May 7th

The real point of a business plan

Lots of startups hit the scene with the impression that creating a business plan is a waste of time; just an exercise to appease potential investors, like filing provisional patents and signing NDAs. “Come up with the idea and strategy first, then make the business plan” right?

What isn’t shared often enough is the true value of a business plan: the process of creating it. If you’re going to come up with an idea and define the strategy, you owe it to the idea to go through the process of developing a business plan. It forces every potential issue to be confronted head-on, leading to a much more well-rounded strategy.

No business plan has ever been 100% accurate, nor should it. That’s not the point. The creation process helps you digest exactly what your requirements, dependencies and risks are before you waste time barking up the wrong tree. If you’ve done your job, every move your company makes will be intuitively linked to a bigger picture.

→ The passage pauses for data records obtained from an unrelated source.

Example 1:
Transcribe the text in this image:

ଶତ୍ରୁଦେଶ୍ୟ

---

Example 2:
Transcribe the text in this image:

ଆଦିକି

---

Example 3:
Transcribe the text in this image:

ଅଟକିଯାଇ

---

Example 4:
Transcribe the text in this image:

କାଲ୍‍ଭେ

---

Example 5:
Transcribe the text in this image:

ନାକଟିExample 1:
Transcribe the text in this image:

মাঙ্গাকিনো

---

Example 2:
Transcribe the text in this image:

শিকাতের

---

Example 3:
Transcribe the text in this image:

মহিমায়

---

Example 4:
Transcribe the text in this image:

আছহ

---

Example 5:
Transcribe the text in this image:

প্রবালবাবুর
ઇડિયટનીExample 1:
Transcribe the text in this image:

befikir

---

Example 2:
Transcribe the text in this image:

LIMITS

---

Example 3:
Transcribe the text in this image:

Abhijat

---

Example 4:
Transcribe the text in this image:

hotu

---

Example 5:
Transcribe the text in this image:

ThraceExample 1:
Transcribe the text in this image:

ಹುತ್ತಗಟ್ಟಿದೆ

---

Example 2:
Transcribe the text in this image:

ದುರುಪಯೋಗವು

A good business plan isn’t something that should be made once and forgotten, either. Redoing a business plan from scratch every year is a great way to process what you’ve learned and use it to move forward productively. You may even realize what you thought you were making turned out to be something completely different.

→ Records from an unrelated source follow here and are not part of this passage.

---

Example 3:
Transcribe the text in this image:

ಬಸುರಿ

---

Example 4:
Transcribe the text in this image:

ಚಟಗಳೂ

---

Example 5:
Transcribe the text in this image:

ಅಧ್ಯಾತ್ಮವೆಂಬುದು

The best framework for figuring out how your idea is going to work, and how you’re going to grow a business, is sitting right in front of you.

Instead, the startup scene is going in the opposite direction. Y Combinator recently announced their weird “No Idea” initiative: funding entrepreneurs who don’t yet have an idea. In their words, “if the only thing holding you back from starting a startup is not having an idea for one, now nothing is holding you back.”

The logic: if they fund a person, that person will then come up with an idea, then create an all-star team to execute on the idea, which then generates tons of profit, which then exits. 

I get it. Investing in the team, not the idea. The problem is, it’s taking something that is already risky and making it even riskier. I guess Y Combinator isn’t disappointed enough in their sub-average 8% company exits.

Plus, correct me if I’m wrong, but don’t you need to have an idea to be an entrepreneur?